▸ Exercise description
Copy out each line of the entries where the word "information" is present.

Dataset excerpts:
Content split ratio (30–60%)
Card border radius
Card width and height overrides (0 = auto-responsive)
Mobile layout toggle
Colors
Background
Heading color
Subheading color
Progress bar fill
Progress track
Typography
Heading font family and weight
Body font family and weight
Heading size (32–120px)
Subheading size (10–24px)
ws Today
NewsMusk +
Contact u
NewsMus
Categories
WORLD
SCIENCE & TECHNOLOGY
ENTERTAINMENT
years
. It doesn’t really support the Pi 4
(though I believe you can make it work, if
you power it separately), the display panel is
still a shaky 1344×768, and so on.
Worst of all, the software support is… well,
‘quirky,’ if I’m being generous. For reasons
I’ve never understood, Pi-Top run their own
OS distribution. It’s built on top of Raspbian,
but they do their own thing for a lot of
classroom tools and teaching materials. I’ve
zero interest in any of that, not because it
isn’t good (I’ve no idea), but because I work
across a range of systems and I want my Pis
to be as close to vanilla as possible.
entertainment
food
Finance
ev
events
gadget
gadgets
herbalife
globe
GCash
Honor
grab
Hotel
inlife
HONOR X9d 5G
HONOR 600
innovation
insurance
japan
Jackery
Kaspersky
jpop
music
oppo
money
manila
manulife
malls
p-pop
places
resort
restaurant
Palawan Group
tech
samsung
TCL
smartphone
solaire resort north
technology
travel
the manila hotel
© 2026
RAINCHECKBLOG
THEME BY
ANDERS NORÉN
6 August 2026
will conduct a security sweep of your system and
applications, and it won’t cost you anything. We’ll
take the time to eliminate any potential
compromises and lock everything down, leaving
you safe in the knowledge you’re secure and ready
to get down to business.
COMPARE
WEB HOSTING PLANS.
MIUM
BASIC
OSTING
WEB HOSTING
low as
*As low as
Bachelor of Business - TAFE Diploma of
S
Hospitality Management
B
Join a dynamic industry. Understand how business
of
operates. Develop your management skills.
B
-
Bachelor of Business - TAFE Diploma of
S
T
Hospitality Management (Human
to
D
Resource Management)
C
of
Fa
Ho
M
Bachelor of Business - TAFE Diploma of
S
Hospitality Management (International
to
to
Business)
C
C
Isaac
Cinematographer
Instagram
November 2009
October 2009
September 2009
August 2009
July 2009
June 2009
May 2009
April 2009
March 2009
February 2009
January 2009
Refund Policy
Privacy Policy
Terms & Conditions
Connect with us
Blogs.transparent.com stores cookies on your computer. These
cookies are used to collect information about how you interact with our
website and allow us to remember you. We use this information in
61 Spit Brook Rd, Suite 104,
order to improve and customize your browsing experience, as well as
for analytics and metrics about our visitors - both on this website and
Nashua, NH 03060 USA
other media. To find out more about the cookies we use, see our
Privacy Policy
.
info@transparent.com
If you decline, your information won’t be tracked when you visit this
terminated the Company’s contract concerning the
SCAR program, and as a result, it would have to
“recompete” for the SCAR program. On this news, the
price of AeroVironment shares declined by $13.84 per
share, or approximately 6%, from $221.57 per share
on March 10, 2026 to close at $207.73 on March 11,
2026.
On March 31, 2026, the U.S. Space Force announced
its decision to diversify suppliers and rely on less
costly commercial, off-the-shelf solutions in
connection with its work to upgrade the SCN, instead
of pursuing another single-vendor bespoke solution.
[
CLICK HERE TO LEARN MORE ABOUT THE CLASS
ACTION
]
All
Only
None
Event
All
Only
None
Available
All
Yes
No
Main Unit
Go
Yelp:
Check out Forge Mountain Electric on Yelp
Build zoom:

▸ Answer box
cookies are used to collect information about how you interact with our
website and allow us to remember you. We use this information in
If you decline, your information won’t be tracked when you visit this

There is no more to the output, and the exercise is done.